## GIVEN RECORDS
====

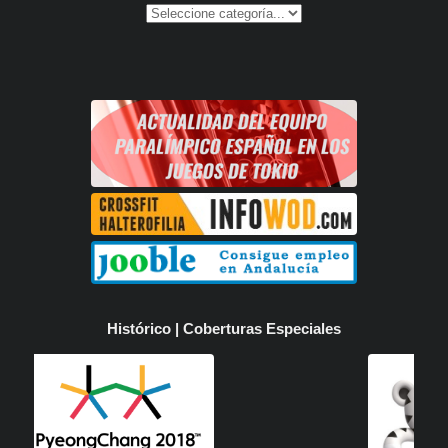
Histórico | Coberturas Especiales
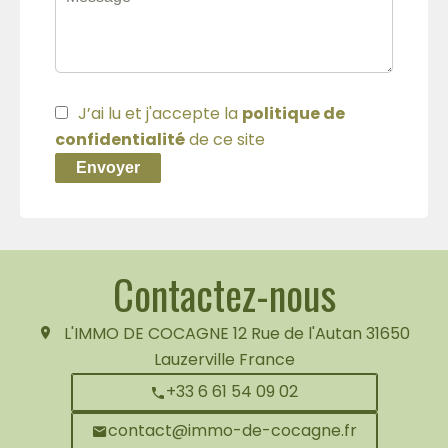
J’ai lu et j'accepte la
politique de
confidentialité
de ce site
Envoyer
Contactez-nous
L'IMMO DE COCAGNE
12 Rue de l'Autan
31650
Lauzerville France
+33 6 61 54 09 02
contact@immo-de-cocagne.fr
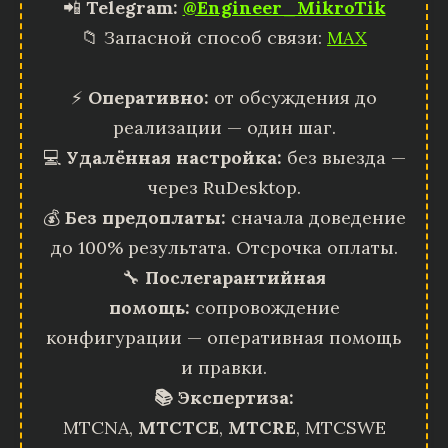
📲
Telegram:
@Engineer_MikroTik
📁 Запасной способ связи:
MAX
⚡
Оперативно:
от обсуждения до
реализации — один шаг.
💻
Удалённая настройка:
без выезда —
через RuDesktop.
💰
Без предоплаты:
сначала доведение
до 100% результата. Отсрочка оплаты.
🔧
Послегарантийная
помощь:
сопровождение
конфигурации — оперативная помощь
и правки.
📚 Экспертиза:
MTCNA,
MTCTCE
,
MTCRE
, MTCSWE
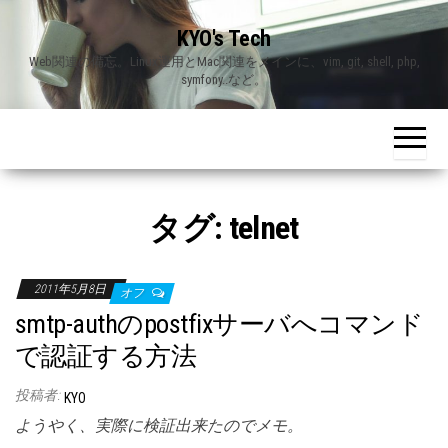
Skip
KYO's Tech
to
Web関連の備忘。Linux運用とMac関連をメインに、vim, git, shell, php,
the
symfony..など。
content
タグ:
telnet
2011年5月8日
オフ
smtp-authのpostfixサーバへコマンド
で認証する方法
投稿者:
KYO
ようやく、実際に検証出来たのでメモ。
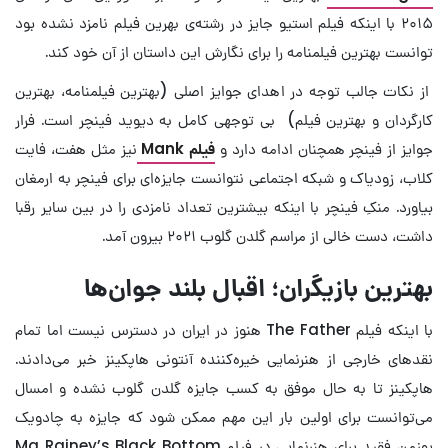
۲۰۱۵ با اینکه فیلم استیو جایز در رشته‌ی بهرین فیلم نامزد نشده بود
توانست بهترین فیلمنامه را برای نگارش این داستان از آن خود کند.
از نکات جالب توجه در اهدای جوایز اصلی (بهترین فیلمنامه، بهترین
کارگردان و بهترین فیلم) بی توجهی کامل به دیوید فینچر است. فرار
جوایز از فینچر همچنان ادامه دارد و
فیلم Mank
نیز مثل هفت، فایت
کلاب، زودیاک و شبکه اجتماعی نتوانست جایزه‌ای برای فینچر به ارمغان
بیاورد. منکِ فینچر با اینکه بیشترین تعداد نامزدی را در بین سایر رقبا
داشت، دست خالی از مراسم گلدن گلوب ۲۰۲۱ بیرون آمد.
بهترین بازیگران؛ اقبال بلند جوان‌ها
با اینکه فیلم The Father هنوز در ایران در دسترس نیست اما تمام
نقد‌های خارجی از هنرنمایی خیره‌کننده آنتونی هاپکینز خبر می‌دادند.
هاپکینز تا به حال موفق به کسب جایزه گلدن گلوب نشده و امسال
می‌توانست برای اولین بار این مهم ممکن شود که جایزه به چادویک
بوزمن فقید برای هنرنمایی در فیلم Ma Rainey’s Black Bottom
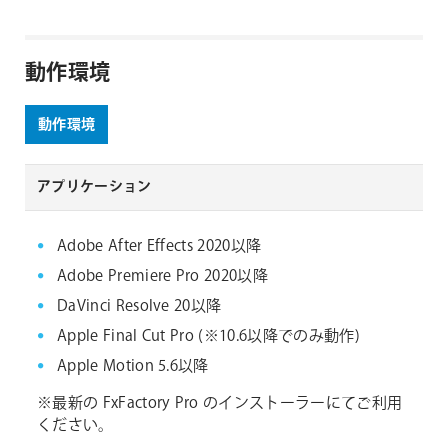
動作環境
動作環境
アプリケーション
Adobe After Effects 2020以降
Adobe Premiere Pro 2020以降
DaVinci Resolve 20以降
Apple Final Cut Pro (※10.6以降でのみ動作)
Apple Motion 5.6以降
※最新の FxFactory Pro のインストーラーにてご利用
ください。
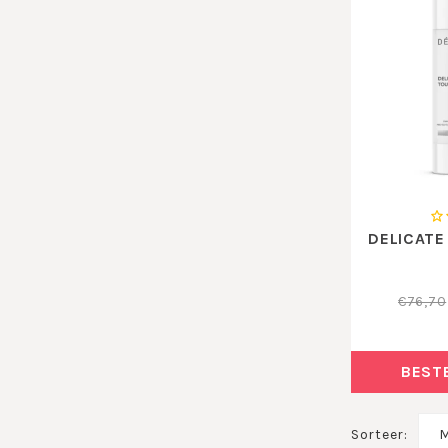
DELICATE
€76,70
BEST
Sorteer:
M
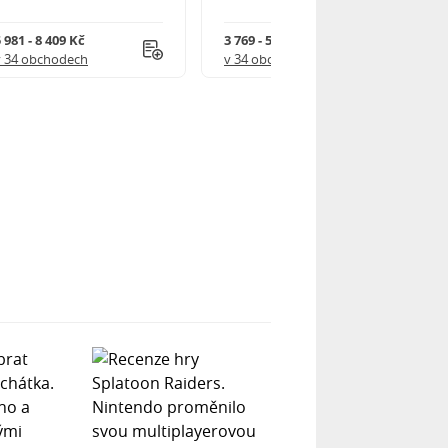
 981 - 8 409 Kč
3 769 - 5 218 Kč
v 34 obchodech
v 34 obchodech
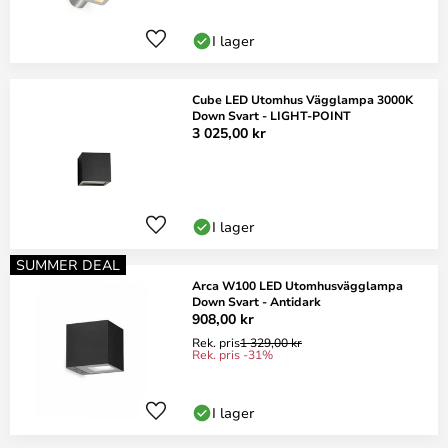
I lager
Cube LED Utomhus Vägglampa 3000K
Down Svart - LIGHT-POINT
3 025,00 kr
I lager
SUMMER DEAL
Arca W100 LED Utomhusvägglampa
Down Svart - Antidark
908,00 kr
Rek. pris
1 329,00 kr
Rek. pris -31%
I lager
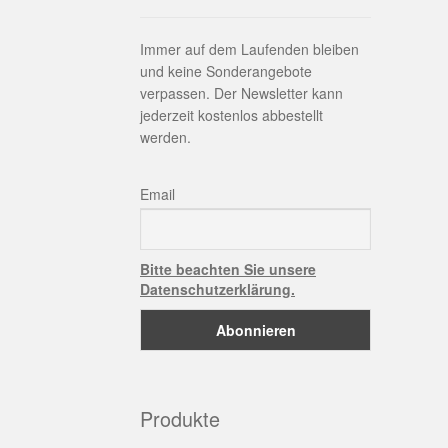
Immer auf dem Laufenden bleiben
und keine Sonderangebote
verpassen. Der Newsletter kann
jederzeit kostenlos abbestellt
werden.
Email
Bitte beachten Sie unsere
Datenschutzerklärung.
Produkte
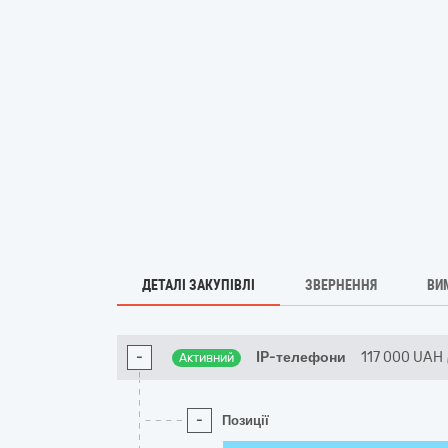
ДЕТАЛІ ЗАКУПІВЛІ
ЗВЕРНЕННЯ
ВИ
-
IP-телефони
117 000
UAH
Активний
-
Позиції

====

## ACTIVITY
Leaving the pictures aside, transcribe exactly the lines from the one containing "Cube LED Utomhus Vägglampa 3000K" to the final line of the entries above, both ends included.

## OUTPUT BELOW
Cube LED Utomhus Vägglampa 3000K
Down Svart - LIGHT-POINT
3 025,00 kr
I lager
SUMMER DEAL
Arca W100 LED Utomhusvägglampa
Down Svart - Antidark
908,00 kr
Rek. pris
1 329,00 kr
Rek. pris -31%
I lager
Immer auf dem Laufenden bleiben
und keine Sonderangebote
verpassen. Der Newsletter kann
jederzeit kostenlos abbestellt
werden.
Email
Bitte beachten Sie unsere
Datenschutzerklärung.
Produkte
ДЕТАЛІ ЗАКУПІВЛІ
ЗВЕРНЕННЯ
ВИ
-
IP-телефони
117 000
UAH
Активний
-
Позиції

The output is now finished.